BEGIN ENTRIES PROVIDED

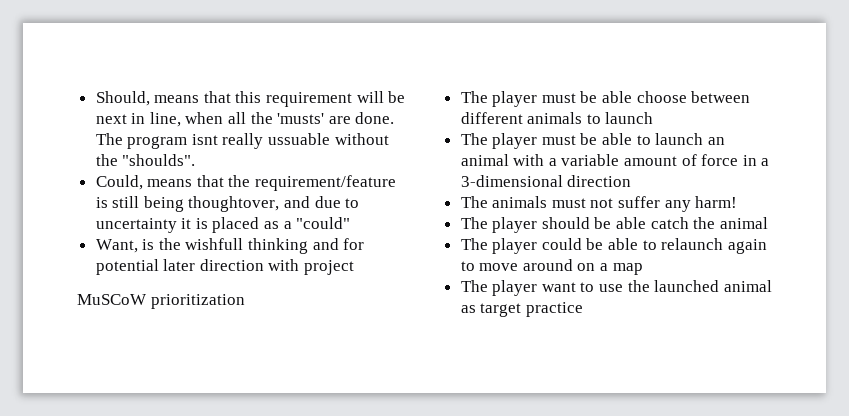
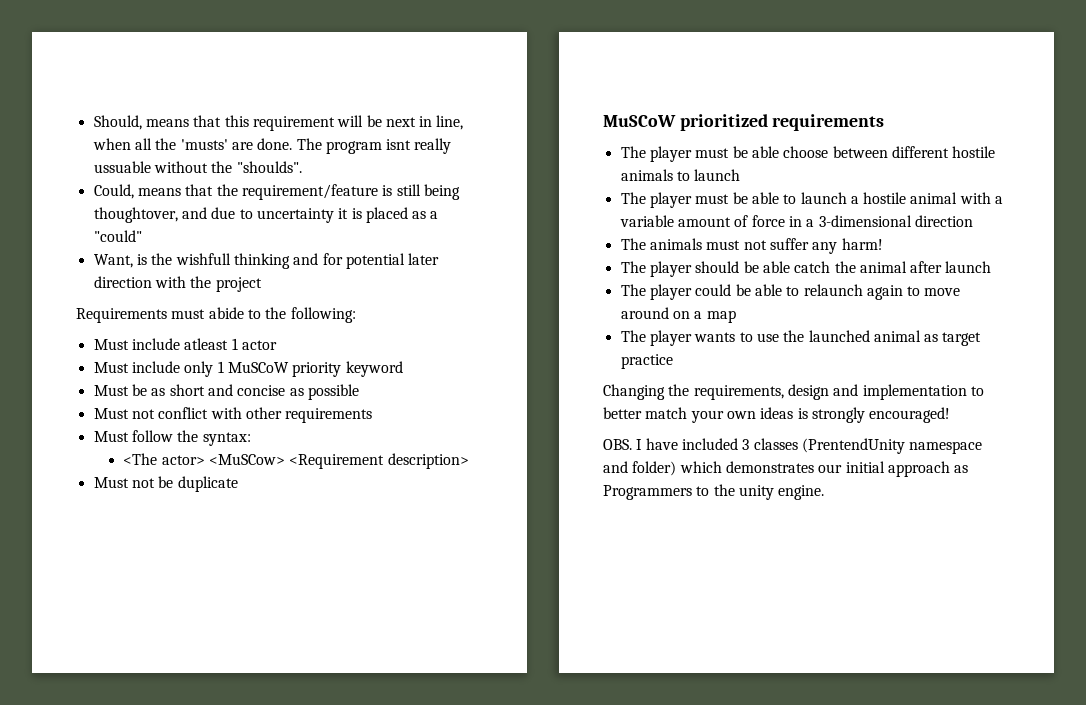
(300, 265) none -> [190,276,212,288] the
[77,294,245,309] MuSCoW prioritization -> [76,307,356,323] [93,338,277,350] [93,361,403,377] [93,384,359,400] [93,407,373,423] [93,430,251,446] [123,453,469,469] [93,476,238,492] [603,114,885,131] Requirements must abide to the following: // Must include atleast 1 actor // Must include only 1 MuSCoW priority keyword // Must be as short and concise as possible // Must not conflict with other requirements // Must follow the syntax: // <The actor> <MuSCow> <Requirement description> // Must not be duplicate // MuSCoW prioritized requirements
(523, 118) none -> [952,146,996,158] hostile
[707,137,725,145] an -> [850,192,907,204] a hostile
(768, 223) none -> [910,261,992,273] after launch
[541,282,576,292] want -> [694,332,736,342] wants
(583, 309) none -> [603,384,984,400] [603,407,951,423] [603,438,983,454] [603,461,969,477] [603,484,825,500] // Changing the requirements, design and implementation to better match your own ideas is strongly encouraged! // OBS. I have included 3 classes (PrentendUnity namespace and folder) which demonstrates our initial approach as Programmers to the unity engine.

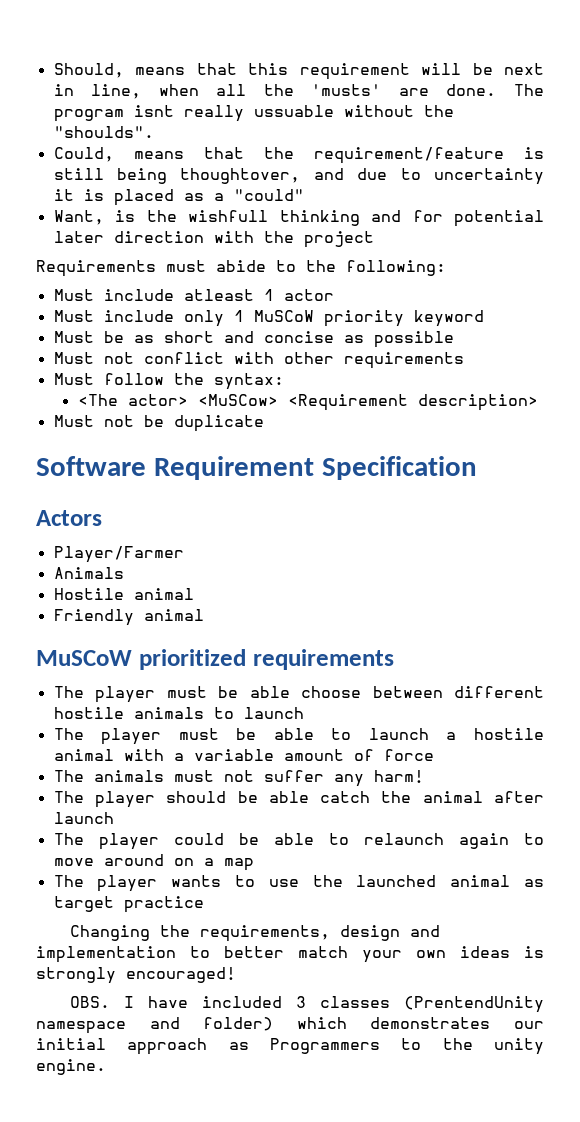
(238, 484) none -> [36,456,477,480] [36,510,102,526] [53,546,184,563] [53,567,124,579] [53,588,194,600] [53,609,204,626] // Software Requirement Specification // Actors // Player/Farmer // Animals // Hostile animal // Friendly animal
[788,215,973,227] in a 3-dimensional direction -> (434, 755) none

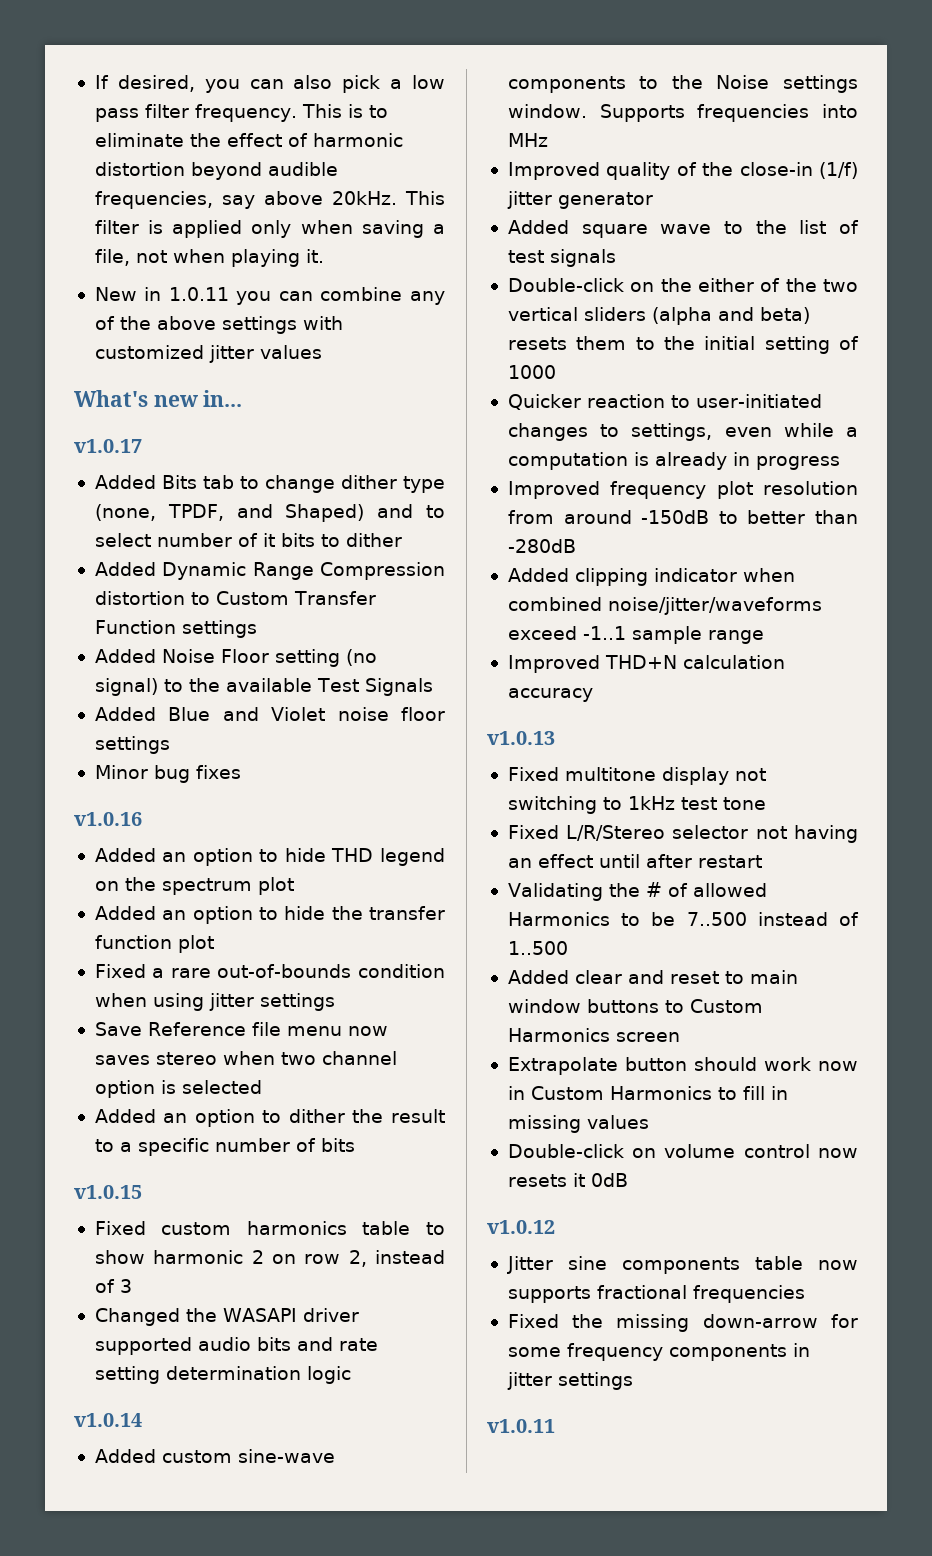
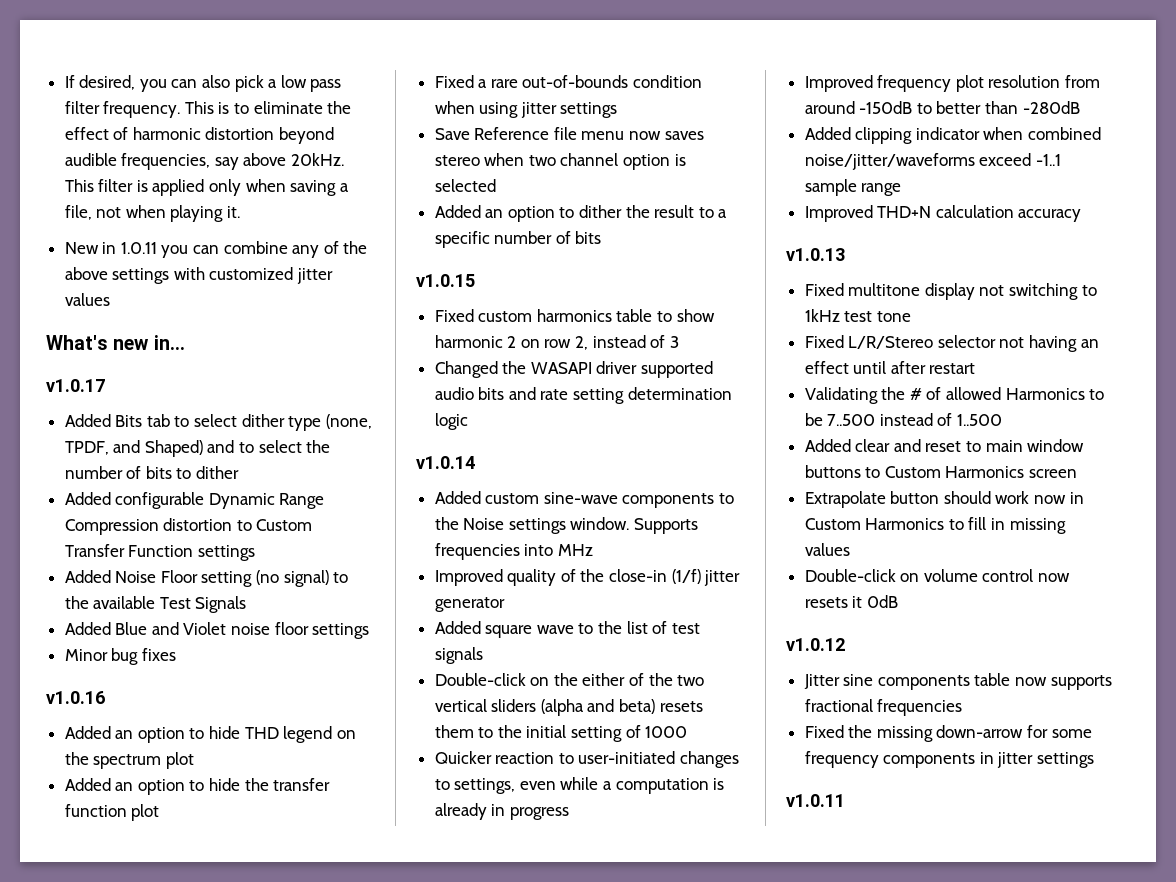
[264,475,335,493] change -> [194,414,238,427] select
[156,533,275,547] number of it -> [306,440,331,453] [64,466,142,479] the number of
(156, 569) none -> [115,492,205,509] configurable

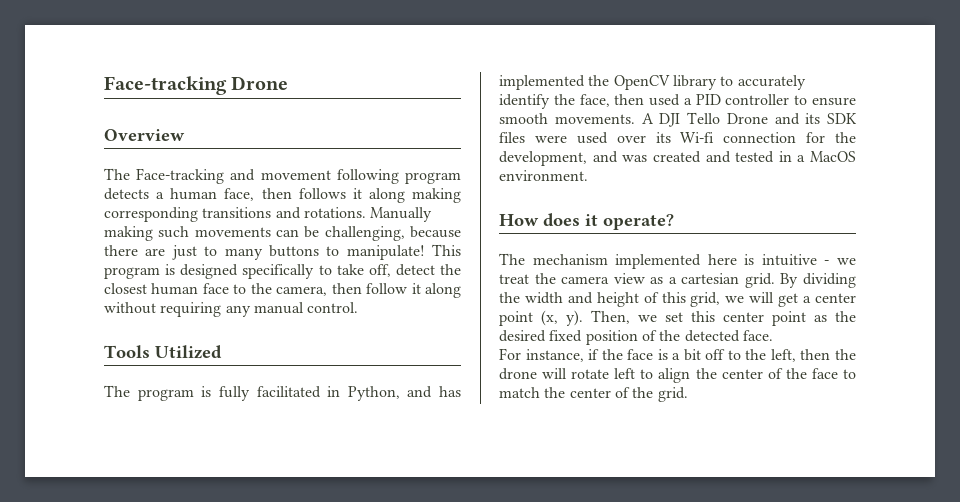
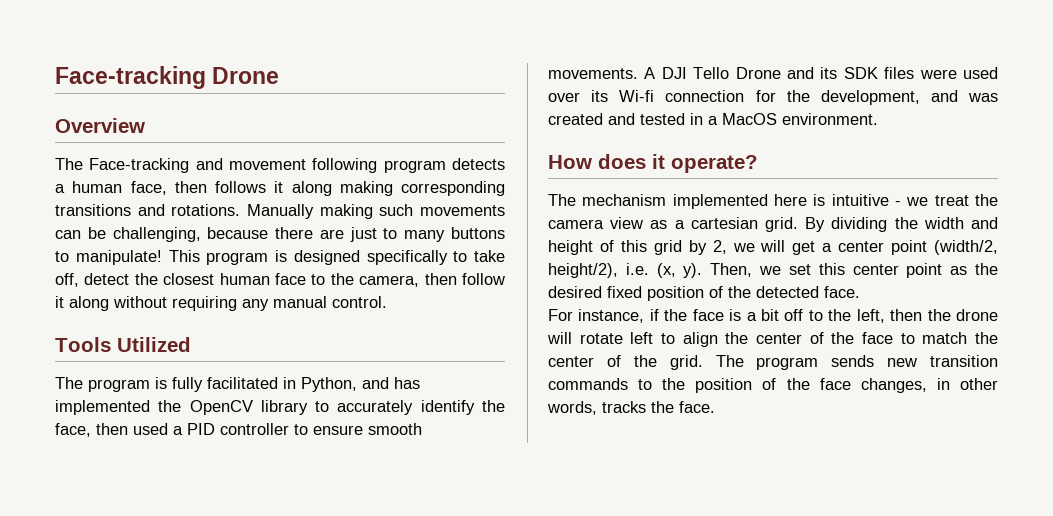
[690,292,721,307] grid, -> [653,240,727,255] grid by 2,
(533, 318) none -> [934,240,998,255] [548,263,649,278] (width/2, height/2), i.e.
(688, 394) none -> [715,355,998,370] [548,378,998,393] [547,401,715,415] The program sends new transition commands to the position of the face changes, in other words, tracks the face.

END ENTRIES PROVIDED

■ EXERCISE BRIEF
Copy out each line of the entries where the word "requirements" is found.

■ ANSWER FOR THIS EXERCISE
[77,294,245,309] MuSCoW prioritization -> [76,307,356,323] [93,338,277,350] [93,361,403,377] [93,384,359,400] [93,407,373,423] [93,430,251,446] [123,453,469,469] [93,476,238,492] [603,114,885,131] Requirements must abide to the following: // Must include atleast 1 actor // Must include only 1 MuSCoW priority keyword // Must be as short and concise as possible // Must not conflict with other requirements // Must follow the syntax: // <The actor> <MuSCow> <Requirement description> // Must not be duplicate // MuSCoW prioritized requirements
(583, 309) none -> [603,384,984,400] [603,407,951,423] [603,438,983,454] [603,461,969,477] [603,484,825,500] // Changing the requirements, design and implementation to better match your own ideas is strongly encouraged! // OBS. I have included 3 classes (PrentendUnity namespace and folder) which demonstrates our initial approach as Programmers to the unity engine.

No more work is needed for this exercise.